» **Directions for this task**: Count lines holding the string "KiCad" in the data that follows. Reply with one number only.
++++ Material provided ++++
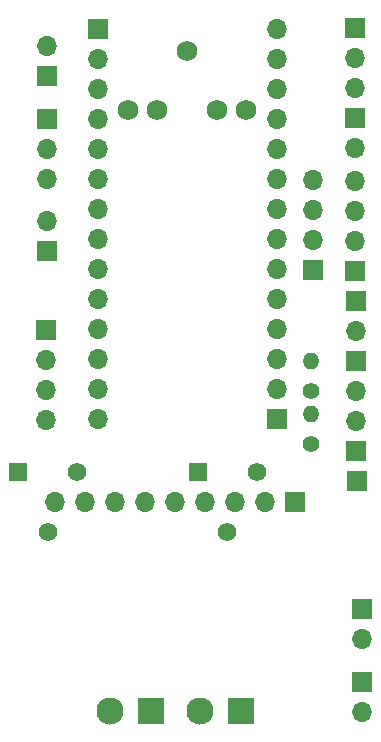
<source format=gbr>
%TF.GenerationSoftware,KiCad,Pcbnew,(6.0.9-0)*%
%TF.CreationDate,2023-02-07T22:14:43+01:00*%
%TF.ProjectId,SHOE_SHIELD,53484f45-5f53-4484-9945-4c442e6b6963,rev?*%
%TF.SameCoordinates,Original*%
%TF.FileFunction,Soldermask,Top*%
%TF.FilePolarity,Negative*%
%FSLAX46Y46*%
G04 Gerber Fmt 4.6, Leading zero omitted, Abs format (unit mm)*
G04 Created by KiCad (PCBNEW (6.0.9-0)) date 2023-02-07 22:14:43*
%MOMM*%
%LPD*%
G01*
G04 APERTURE LIST*
%ADD10C,1.400000*%
%ADD11O,1.400000X1.400000*%
%ADD12R,1.700000X1.700000*%
%ADD13O,1.700000X1.700000*%
%ADD14R,1.560000X1.560000*%
%ADD15C,1.560000*%
%ADD16C,1.750000*%
%ADD17R,2.300000X2.300000*%
%ADD18C,2.300000*%
G04 APERTURE END LIST*
D10*
%TO.C,R1*%
X181920000Y-71620000D03*
D11*
X181920000Y-69080000D03*
%TD*%
D12*
%TO.C,J1*%
X186278000Y-90141000D03*
D13*
X186278000Y-92681000D03*
%TD*%
D12*
%TO.C,J13*%
X159550000Y-44975000D03*
D13*
X159550000Y-42435000D03*
%TD*%
D12*
%TO.C,J12*%
X185674000Y-48514000D03*
D13*
X185674000Y-51054000D03*
%TD*%
D12*
%TO.C,J14*%
X185674000Y-61468000D03*
D13*
X185674000Y-58928000D03*
X185674000Y-56388000D03*
X185674000Y-53848000D03*
%TD*%
D12*
%TO.C,J15*%
X182050000Y-61410000D03*
D13*
X182050000Y-58870000D03*
X182050000Y-56330000D03*
X182050000Y-53790000D03*
%TD*%
D12*
%TO.C,J10*%
X185620000Y-40900000D03*
D13*
X185620000Y-43440000D03*
X185620000Y-45980000D03*
%TD*%
D12*
%TO.C,J19*%
X159530000Y-59815000D03*
D13*
X159530000Y-57275000D03*
%TD*%
D12*
%TO.C,J6*%
X185760000Y-69088000D03*
D13*
X185760000Y-71628000D03*
%TD*%
D12*
%TO.C,J9*%
X185760000Y-76708000D03*
D13*
X185760000Y-74168000D03*
%TD*%
D12*
%TO.C,J11*%
X159540000Y-48620000D03*
D13*
X159540000Y-51160000D03*
X159540000Y-53700000D03*
%TD*%
D14*
%TO.C,RV1*%
X172348000Y-78546000D03*
D15*
X174848000Y-83546000D03*
X177348000Y-78546000D03*
%TD*%
D12*
%TO.C,J20*%
X159512000Y-66460000D03*
D13*
X159512000Y-69000000D03*
X159512000Y-71540000D03*
X159512000Y-74080000D03*
%TD*%
D10*
%TO.C,R2*%
X181930000Y-76150000D03*
D11*
X181930000Y-73610000D03*
%TD*%
D12*
%TO.C,J2*%
X186278000Y-96282000D03*
D13*
X186278000Y-98822000D03*
%TD*%
D12*
%TO.C,J4*%
X179060000Y-74060000D03*
D13*
X179060000Y-71520000D03*
X179060000Y-68980000D03*
X179060000Y-66440000D03*
X179060000Y-63900000D03*
X179060000Y-61360000D03*
X179060000Y-58820000D03*
X179060000Y-56280000D03*
X179060000Y-53740000D03*
X179060000Y-51200000D03*
X179060000Y-48660000D03*
X179060000Y-46120000D03*
X179060000Y-43580000D03*
X179060000Y-41040000D03*
%TD*%
D12*
%TO.C,J17*%
X185720000Y-64008000D03*
D13*
X185720000Y-66548000D03*
%TD*%
D14*
%TO.C,RV2*%
X157136500Y-78546000D03*
D15*
X159636500Y-83546000D03*
X162136500Y-78546000D03*
%TD*%
D12*
%TO.C,J3*%
X163860000Y-41010000D03*
D13*
X163860000Y-43550000D03*
X163860000Y-46090000D03*
X163860000Y-48630000D03*
X163860000Y-51170000D03*
X163860000Y-53710000D03*
X163860000Y-56250000D03*
X163860000Y-58790000D03*
X163860000Y-61330000D03*
X163860000Y-63870000D03*
X163860000Y-66410000D03*
X163860000Y-68950000D03*
X163860000Y-71490000D03*
X163860000Y-74030000D03*
%TD*%
D12*
%TO.C,J18*%
X185790000Y-79248000D03*
%TD*%
D16*
%TO.C,J16*%
X166420000Y-47830000D03*
X168920000Y-47830000D03*
X171420000Y-42830000D03*
X176420000Y-47830000D03*
X173920000Y-47830000D03*
%TD*%
D12*
%TO.C,J7*%
X180594000Y-81026000D03*
D13*
X178054000Y-81026000D03*
X175514000Y-81026000D03*
X172974000Y-81026000D03*
X170434000Y-81026000D03*
X167894000Y-81026000D03*
X165354000Y-81026000D03*
X162814000Y-81026000D03*
X160274000Y-81026000D03*
%TD*%
D17*
%TO.C,J5*%
X168364000Y-98721000D03*
D18*
X164864000Y-98721000D03*
%TD*%
D17*
%TO.C,J8*%
X176014000Y-98721000D03*
D18*
X172514000Y-98721000D03*
%TD*%
M02*

</source>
++++
» **Solution for this task**: 2